Answer these questions from the CIFAS fees text:
1. What statutory fee does the CIFAS complaint give for a copy of a credit file?
2. Which two bodies were initially hesitant about clarifying the different fees?
3. Which company is named as an example of one that does not charge for a subject access rights notice?

• [Text section]:
********
CIFAS complaint - credit record checks cost only £2?

CIFAS complaint: "Consumers have a right to a copy of their credit file under the Consumer Credit Act's provisions, now incorporated into the Data Protection Act 1998 for a statutory fee of £2 as opposed to a subject access request where a fee of £10 is the norm"

Our response: Both the DPR and OFT were initially hesitant about clarifying the different fees when we asked but both eventually agreed that the credit reference companies are required by law to charge £2 to show you your credit reference files. Both confirmed that the law limits the amount you should pay to £2 per company.

But you also have the right serve a £10 subject access rights notice which should show you all the electronic data any company might hold on you.

A subject access rights notice is different to a credit reference record notice. The £10 charge that companies impose for replying to these is entirely voluntary. The law only limits the maximum charge to £10 per request. You could - theoretically - serve a subject access rights notice on any company, including the credit reference agencies and the company could - theoretically - reply to it with data you requested without charging you a cent. There is no law that prevents the credit reference agencies showing you the credit reference information they hold on you for free if you serve a subject access rights notice on them.

So, no-one has to charge you. Some don't. An example is the Bradford & Bingley Building Society. The £10 "norm" is not imposed by Government: it is a "norm" imposed by the companies that CIFAS chooses to do business with.

What CIFAS director Censored due to Cifas's legal threats (Censored due to Cifas's legal threats) is describing is a system whereby you are being charged to inspect and clean data that is potentially damaging to you. Data that - potentially - libels you. Unless you stump up, the data remains "dirty". You may consider this arrangement to be inequitable.
********
[Limb landmark coordinates]
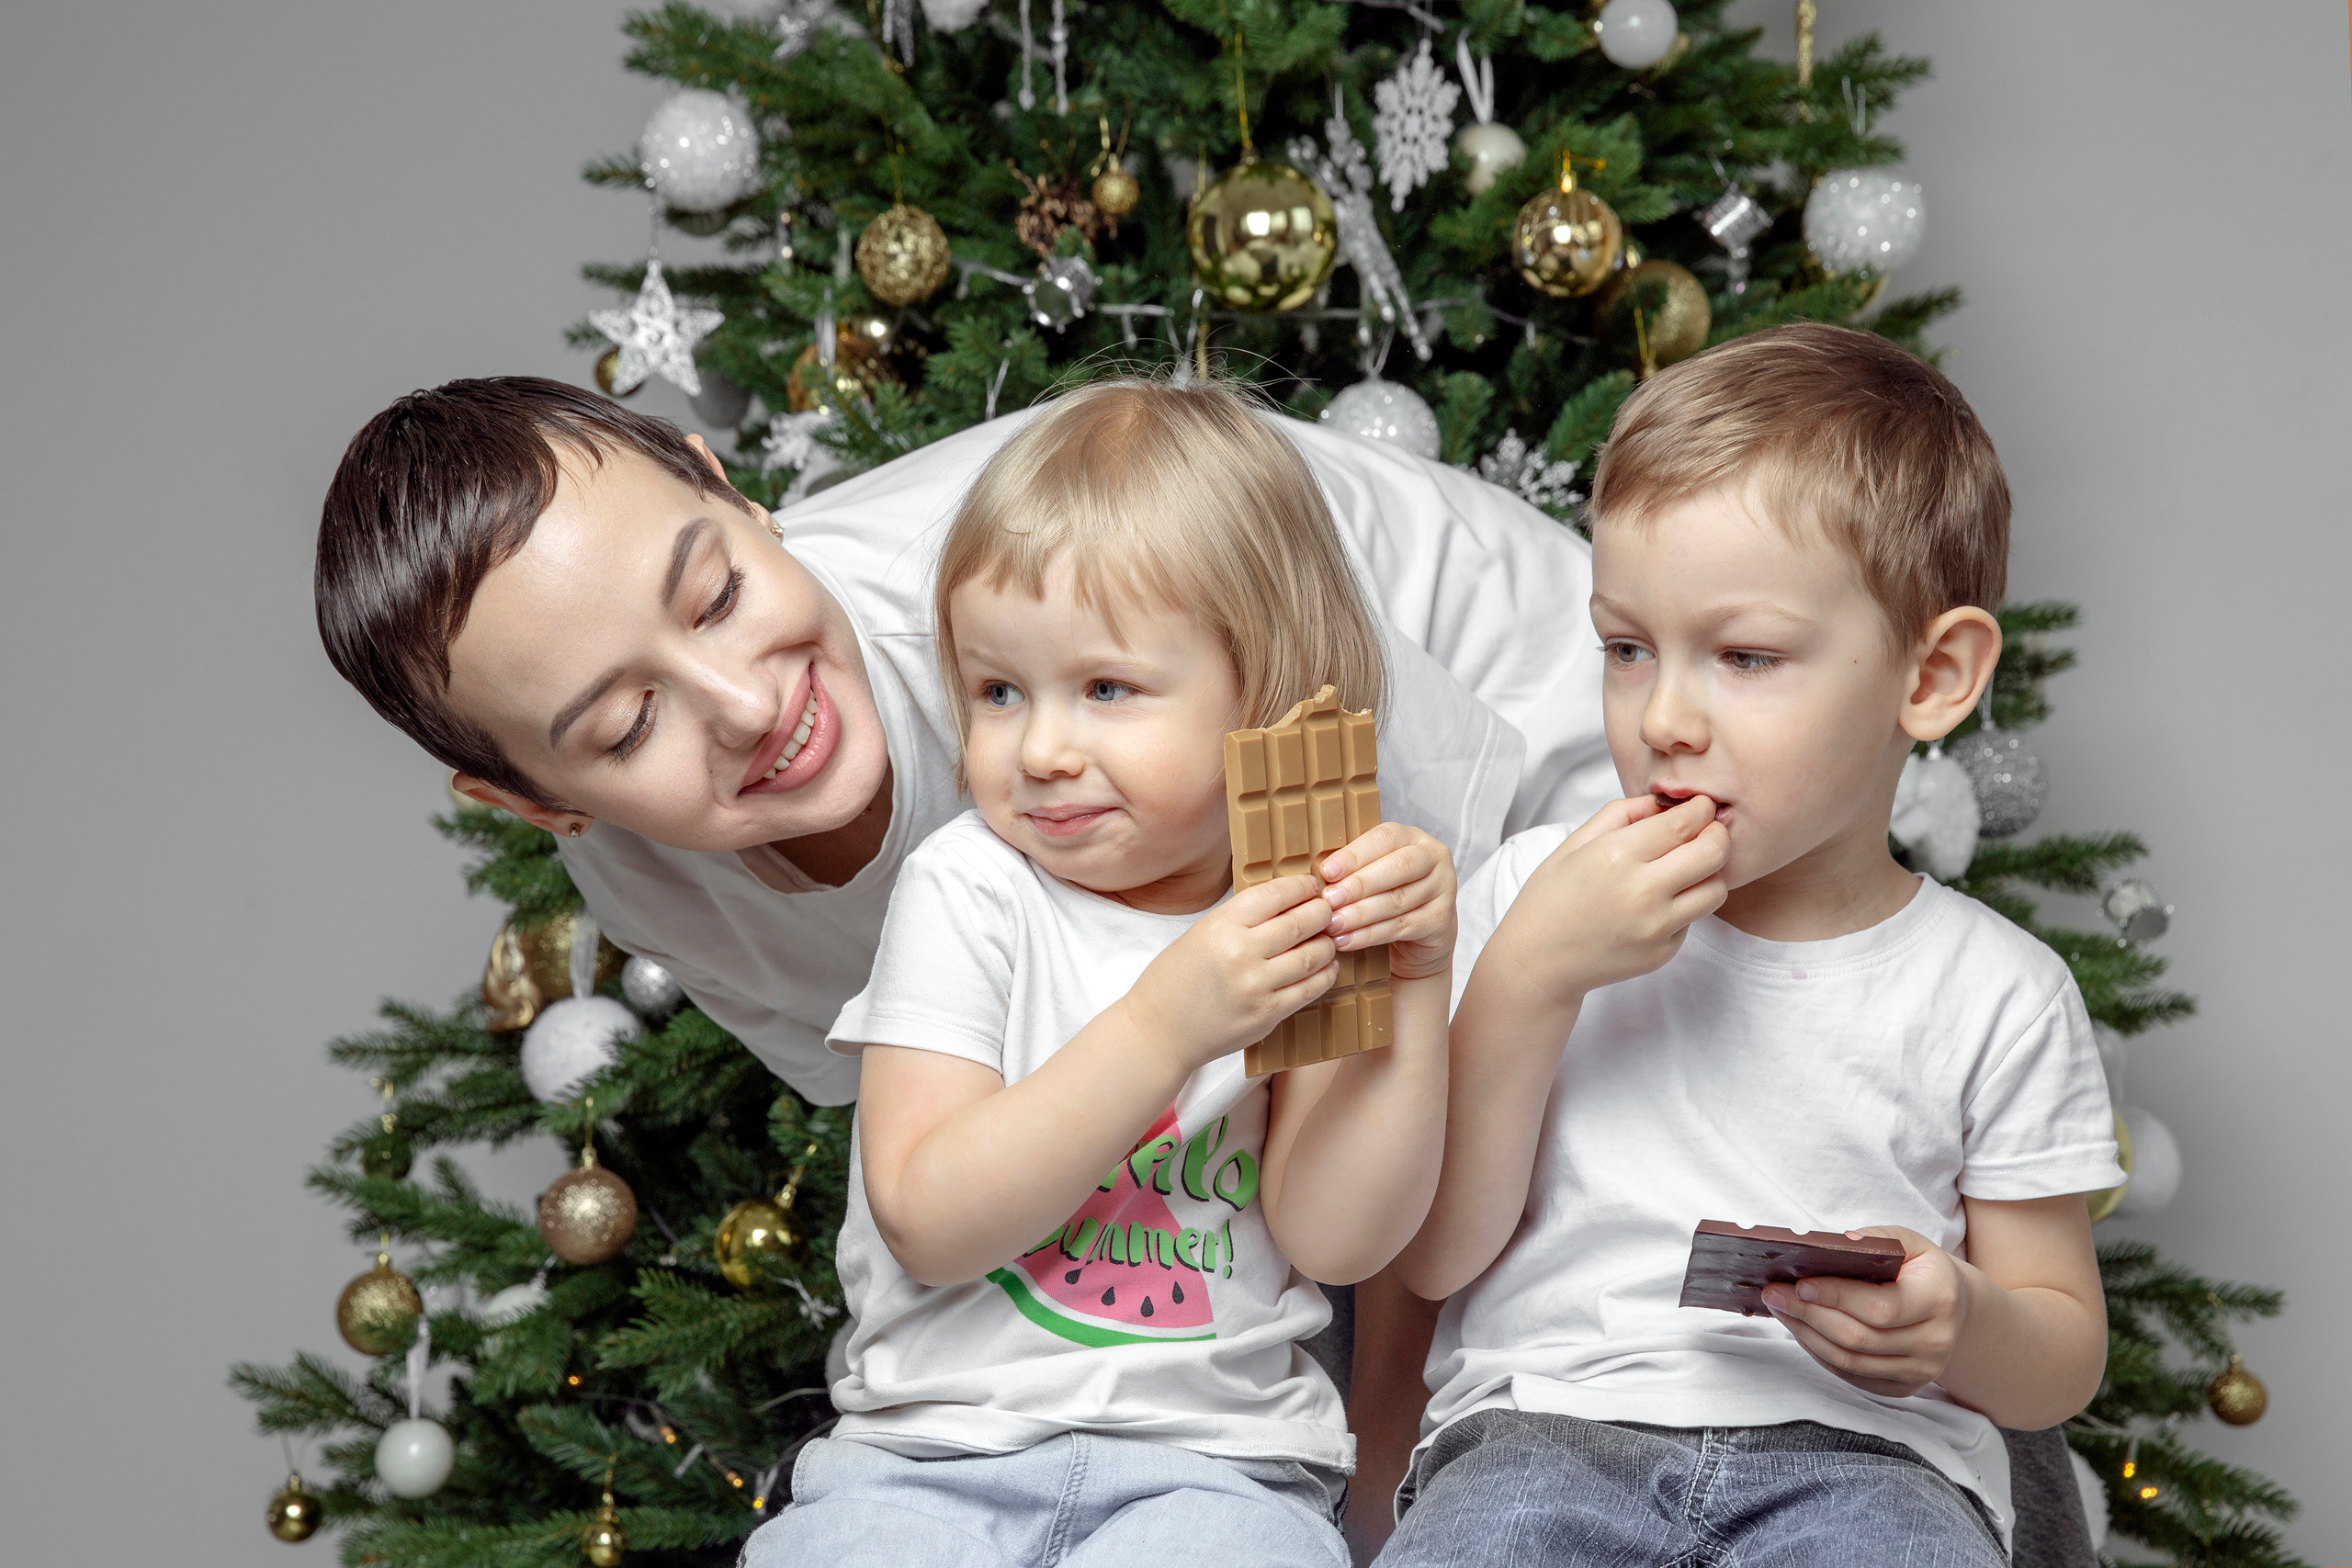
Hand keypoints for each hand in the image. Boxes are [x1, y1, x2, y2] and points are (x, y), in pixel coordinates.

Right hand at [1122, 874, 1337, 1072]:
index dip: (1301, 886)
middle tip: (1327, 910)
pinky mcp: (1267, 1016)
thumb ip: (1241, 918)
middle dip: (1321, 912)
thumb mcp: (1200, 933)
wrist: (1159, 1031)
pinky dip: (1324, 975)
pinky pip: (1309, 989)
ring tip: (1327, 938)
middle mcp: (1240, 954)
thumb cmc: (1175, 979)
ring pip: (1312, 956)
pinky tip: (1326, 966)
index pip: (1275, 894)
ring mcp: (1256, 987)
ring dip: (1327, 943)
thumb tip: (1286, 901)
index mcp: (1221, 926)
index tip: (1310, 886)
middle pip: (1300, 923)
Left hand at [1319, 823, 1457, 980]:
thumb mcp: (1372, 874)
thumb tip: (1316, 876)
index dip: (1354, 855)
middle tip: (1329, 900)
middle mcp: (1434, 858)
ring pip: (1397, 900)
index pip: (1385, 839)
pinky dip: (1370, 935)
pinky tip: (1346, 940)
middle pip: (1396, 868)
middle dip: (1358, 885)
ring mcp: (1443, 889)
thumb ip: (1352, 868)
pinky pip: (1401, 926)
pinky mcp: (1441, 920)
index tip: (1327, 871)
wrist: (1420, 935)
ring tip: (1332, 924)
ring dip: (1360, 914)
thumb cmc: (1387, 895)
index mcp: (1413, 838)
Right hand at [1491, 794, 1728, 1002]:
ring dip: (1709, 872)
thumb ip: (1622, 813)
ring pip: (1716, 889)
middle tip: (1707, 831)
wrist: (1537, 962)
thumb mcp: (1574, 843)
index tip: (1701, 805)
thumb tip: (1664, 802)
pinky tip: (1657, 903)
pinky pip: (1694, 919)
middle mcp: (1642, 892)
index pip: (1684, 823)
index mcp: (1615, 856)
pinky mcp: (1663, 952)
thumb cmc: (1550, 899)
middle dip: (1718, 834)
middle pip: (1713, 853)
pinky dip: (1684, 905)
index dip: (1701, 808)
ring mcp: (1656, 927)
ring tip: (1687, 868)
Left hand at [1762, 1227, 1971, 1398]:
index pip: (1880, 1308)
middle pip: (1857, 1338)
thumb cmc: (1921, 1270)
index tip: (1800, 1283)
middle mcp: (1934, 1343)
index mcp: (1938, 1300)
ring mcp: (1919, 1372)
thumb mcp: (1908, 1242)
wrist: (1953, 1309)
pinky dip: (1818, 1352)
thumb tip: (1836, 1245)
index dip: (1836, 1297)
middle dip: (1808, 1314)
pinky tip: (1800, 1329)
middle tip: (1773, 1293)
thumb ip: (1875, 1239)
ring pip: (1848, 1361)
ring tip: (1779, 1309)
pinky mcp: (1901, 1389)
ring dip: (1805, 1335)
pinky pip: (1850, 1376)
********
• [Solution to the problem]:
1. £2
2. The DPR and the OFT
3. The Bradford & Bingley Building Society